U.S. commercialization begins in 2025 or early 2026 once CFTC processing concludes. The initial focus is sports betting, which gives Polymarket a fast path to mainstream adoption and a stable volume base. A successful launch would anchor the platform inside the world’s largest wagering market.
The POLY token is the company’s economic engine. Without it, Polymarket operates as a zero-take-rate platform. With it, even a 0.5% fee funnels meaningful revenue to stakers and the treasury. The 2026 token design emphasizes governance and staking rewards while avoiding security classification. This structure converts volume into profit while reducing cash incentive burn.

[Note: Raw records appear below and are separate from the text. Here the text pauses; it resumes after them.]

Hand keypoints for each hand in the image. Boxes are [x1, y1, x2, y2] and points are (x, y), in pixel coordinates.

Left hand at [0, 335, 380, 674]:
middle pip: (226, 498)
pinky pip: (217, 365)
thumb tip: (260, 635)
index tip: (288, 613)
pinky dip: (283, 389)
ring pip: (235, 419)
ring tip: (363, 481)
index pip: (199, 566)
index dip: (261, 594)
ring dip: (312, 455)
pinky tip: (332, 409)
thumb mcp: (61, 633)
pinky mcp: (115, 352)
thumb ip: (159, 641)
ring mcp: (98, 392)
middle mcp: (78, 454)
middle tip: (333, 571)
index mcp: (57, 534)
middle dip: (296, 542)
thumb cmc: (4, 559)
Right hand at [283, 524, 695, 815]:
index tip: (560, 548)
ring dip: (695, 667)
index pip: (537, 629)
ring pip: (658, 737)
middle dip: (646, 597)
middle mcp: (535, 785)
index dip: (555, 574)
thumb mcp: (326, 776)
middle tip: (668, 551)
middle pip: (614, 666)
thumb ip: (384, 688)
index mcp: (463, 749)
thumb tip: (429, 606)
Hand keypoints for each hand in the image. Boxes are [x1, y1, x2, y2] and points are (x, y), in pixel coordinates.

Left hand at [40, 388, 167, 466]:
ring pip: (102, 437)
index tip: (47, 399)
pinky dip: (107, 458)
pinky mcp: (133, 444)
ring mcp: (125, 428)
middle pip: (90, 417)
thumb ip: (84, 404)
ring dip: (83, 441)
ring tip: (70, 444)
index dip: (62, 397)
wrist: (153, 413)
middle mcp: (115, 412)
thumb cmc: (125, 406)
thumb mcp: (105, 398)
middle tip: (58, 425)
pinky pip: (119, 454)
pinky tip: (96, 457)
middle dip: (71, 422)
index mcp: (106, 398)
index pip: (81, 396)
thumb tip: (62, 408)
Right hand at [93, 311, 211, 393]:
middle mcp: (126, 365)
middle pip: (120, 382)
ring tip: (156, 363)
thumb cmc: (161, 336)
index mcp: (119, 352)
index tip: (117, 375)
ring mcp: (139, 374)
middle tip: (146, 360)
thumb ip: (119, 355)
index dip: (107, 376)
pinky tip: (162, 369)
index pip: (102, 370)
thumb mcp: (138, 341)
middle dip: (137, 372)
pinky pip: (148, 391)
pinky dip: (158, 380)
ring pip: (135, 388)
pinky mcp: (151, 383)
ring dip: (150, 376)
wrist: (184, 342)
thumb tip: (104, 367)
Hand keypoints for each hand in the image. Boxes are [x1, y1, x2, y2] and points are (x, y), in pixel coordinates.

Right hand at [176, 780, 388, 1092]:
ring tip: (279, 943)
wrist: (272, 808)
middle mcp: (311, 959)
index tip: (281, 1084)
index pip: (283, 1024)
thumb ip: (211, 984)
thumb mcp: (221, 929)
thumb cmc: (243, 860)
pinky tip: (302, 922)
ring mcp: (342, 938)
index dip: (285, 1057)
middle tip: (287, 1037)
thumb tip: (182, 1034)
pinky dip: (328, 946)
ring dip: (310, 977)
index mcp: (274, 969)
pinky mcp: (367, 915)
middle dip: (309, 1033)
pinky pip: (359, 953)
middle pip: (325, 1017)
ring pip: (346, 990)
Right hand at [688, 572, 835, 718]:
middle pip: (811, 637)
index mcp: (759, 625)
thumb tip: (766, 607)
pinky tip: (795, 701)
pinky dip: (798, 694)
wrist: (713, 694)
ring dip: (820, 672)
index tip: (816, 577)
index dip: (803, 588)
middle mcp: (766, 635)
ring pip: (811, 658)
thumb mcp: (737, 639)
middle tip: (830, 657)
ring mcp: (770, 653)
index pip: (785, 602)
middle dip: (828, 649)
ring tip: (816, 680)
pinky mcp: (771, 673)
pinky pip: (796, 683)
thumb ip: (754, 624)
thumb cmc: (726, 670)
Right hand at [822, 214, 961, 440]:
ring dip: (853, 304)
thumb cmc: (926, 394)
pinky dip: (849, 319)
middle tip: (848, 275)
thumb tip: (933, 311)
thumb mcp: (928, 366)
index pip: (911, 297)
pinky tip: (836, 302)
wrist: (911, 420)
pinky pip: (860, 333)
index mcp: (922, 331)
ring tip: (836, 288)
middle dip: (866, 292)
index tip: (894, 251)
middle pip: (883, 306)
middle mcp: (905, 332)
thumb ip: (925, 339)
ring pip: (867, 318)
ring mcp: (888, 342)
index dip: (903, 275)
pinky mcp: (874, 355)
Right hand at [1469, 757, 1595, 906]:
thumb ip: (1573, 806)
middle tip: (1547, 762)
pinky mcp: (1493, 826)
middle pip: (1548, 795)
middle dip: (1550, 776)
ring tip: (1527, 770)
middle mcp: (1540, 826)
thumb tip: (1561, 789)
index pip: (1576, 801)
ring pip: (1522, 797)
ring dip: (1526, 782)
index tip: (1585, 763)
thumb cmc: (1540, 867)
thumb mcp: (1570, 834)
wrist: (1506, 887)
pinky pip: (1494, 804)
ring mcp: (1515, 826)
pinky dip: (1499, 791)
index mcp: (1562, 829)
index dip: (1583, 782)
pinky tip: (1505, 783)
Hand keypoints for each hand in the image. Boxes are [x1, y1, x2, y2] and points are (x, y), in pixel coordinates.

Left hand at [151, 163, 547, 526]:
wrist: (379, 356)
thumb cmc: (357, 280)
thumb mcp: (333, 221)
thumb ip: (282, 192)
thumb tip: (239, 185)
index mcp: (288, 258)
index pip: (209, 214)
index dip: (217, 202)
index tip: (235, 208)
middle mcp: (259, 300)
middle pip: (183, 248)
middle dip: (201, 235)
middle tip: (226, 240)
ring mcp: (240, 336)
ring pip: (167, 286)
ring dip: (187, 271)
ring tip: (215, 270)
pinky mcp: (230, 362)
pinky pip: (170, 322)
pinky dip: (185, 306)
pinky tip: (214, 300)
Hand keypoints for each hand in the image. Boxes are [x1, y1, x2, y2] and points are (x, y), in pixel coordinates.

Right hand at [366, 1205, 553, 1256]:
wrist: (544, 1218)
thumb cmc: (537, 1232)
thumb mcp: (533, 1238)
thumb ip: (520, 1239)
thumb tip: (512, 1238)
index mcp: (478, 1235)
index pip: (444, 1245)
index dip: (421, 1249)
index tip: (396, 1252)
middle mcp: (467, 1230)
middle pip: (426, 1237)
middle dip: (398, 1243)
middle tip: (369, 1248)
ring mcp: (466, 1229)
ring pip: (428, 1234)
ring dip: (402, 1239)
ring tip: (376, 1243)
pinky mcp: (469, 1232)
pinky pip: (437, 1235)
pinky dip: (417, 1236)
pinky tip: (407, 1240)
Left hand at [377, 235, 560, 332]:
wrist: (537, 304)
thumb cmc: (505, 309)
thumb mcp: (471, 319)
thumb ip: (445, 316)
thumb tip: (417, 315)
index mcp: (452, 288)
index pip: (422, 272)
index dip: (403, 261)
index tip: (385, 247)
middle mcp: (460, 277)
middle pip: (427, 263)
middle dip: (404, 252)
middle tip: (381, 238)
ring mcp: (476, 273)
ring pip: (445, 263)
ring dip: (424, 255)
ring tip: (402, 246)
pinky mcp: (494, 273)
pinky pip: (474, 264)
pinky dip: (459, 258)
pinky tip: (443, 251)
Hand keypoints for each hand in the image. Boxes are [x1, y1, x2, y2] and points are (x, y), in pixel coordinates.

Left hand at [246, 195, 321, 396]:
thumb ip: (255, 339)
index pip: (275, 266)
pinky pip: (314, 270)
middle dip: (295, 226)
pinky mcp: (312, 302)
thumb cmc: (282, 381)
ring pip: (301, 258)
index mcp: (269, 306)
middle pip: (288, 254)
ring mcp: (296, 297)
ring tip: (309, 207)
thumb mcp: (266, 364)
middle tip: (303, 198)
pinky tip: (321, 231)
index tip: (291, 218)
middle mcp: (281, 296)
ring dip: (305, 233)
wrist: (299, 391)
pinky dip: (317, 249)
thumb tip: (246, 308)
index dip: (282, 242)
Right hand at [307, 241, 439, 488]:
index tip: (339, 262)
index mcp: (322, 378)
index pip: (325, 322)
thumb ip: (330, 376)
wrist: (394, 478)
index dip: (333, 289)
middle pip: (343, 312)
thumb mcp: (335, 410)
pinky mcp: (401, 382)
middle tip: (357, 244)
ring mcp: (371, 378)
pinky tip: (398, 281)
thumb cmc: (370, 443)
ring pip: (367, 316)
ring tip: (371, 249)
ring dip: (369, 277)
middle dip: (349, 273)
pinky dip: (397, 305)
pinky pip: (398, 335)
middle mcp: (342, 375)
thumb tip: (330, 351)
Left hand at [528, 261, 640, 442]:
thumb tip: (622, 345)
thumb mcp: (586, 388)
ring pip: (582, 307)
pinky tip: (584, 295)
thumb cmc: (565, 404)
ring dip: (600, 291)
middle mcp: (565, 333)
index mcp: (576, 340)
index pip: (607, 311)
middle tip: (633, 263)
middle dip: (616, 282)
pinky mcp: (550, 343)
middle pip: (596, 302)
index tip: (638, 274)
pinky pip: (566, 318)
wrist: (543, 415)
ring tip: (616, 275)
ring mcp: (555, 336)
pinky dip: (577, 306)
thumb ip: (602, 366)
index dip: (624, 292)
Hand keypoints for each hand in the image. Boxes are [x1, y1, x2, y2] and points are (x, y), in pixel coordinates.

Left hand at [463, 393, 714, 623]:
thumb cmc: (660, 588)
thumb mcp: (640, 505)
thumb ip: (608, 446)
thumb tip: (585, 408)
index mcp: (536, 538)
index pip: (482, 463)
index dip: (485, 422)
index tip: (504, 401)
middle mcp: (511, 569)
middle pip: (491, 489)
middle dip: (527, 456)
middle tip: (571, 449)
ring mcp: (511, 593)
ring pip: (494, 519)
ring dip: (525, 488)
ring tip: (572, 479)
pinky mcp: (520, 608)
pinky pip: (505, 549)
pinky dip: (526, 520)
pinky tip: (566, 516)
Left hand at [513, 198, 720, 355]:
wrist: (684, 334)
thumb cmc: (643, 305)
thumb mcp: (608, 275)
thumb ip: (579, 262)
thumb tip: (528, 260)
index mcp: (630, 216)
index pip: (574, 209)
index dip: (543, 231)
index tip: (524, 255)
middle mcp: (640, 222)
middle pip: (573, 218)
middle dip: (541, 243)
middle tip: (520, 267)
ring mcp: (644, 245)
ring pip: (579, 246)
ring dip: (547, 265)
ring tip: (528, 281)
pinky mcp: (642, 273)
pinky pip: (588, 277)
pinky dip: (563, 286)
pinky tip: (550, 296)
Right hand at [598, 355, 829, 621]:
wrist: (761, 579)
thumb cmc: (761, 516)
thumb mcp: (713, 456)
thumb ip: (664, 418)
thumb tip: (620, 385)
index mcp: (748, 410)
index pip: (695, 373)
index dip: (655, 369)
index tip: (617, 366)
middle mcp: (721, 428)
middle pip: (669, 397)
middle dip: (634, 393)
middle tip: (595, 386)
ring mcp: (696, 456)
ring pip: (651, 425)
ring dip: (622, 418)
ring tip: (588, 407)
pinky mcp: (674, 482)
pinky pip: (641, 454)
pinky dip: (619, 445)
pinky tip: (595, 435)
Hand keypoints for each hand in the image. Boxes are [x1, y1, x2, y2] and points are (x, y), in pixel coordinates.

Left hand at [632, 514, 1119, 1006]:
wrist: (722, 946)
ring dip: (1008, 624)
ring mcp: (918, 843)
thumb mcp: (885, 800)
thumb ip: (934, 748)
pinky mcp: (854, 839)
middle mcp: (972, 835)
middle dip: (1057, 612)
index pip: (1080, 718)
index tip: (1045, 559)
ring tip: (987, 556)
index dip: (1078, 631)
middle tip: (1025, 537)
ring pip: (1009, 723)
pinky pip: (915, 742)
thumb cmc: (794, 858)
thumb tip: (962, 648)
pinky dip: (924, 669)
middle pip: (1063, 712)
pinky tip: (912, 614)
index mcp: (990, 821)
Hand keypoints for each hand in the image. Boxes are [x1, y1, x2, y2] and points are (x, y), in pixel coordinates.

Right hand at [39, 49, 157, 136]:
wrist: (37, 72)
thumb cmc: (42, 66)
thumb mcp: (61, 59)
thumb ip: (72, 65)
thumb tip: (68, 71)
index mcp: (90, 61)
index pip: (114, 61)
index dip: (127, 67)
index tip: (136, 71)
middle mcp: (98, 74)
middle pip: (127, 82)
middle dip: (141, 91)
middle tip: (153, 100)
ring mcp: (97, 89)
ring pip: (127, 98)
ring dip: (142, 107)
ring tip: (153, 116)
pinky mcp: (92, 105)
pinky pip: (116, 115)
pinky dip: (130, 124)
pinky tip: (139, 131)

ICE transforms Polymarket from a betting platform into a financial data supplier. The partnership aims to create event-based indices and market-moving probability feeds for institutional investors. If successful, Polymarket becomes an input into Wall Street—not just a consumer app. Tokenization will connect real-world events to traditional financial rails.
Long term, Polymarket aims to formalize event trading as a new derivatives class and position itself as a global probability oracle for businesses and governments. Its trajectory hinges on whether POLY successfully captures revenue from the platform’s soaring volumes. If it does, the $15 billion valuation becomes a floor. If it doesn’t, Polymarket risks becoming a high-profile experiment rather than a new financial market.